In a pep517 build backend, build_sdist
puts lpy
files in sdist, and build_wheel
should put lpy
files and lpyc
files in wheel. With precompiled lpyc files in wheels, basilisp projects can be installed onto linux distribution's python site-packages directories where users can't write after installation. As a self-hosting pep517 build backend, basilisp will become a system scripting language whose packages can be installed onto gnu guix, gentoo linux, and all other linux distributions. People may even write native GUI applications or linux distribution's internal tools in basilisp and deploy them as linux distribution packages.

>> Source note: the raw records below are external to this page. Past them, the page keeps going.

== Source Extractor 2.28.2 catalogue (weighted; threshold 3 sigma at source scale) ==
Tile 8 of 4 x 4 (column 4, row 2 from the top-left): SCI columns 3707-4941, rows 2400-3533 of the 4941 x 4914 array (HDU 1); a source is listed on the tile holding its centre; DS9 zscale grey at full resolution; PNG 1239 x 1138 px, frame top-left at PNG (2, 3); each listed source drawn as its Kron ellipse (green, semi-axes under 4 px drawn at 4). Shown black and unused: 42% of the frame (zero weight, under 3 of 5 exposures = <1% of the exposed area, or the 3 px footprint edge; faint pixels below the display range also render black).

If pre-built wheels are uploaded to pypi, startup speed will become faster as well.
According to PEP 517 and PEP 621, basilisp's pyproject.toml
should look like
[project]
name = "basilisp"
version = "1.0.0"
dependencies = ["requests >= 2.25.1"]
[project.optional-dependencies]
test = ["pytest >= 6.0", "pytest-cov"]
dev = ["black", "flake8"]
[build-system]
requires = []
build-backend = "basilisp.pep517"
backend-path=["src"]
To run tests,
pip install .[test]
basilisp test
Other basilisp projects' pyproject.toml can look like
[project]
name = "basilisp-blender"
version = "1.0.0"
dependencies = ["requests >= 2.25.1"]
[project.optional-dependencies]
test = ["pytest >= 6.0", "pytest-cov"]
dev = ["black", "flake8"]
[build-system]
requires = ["basilisp"]
build-backend = "basilisp.pep517"
I think this is the simplest and cleanest way to incorporate project management into basilisp.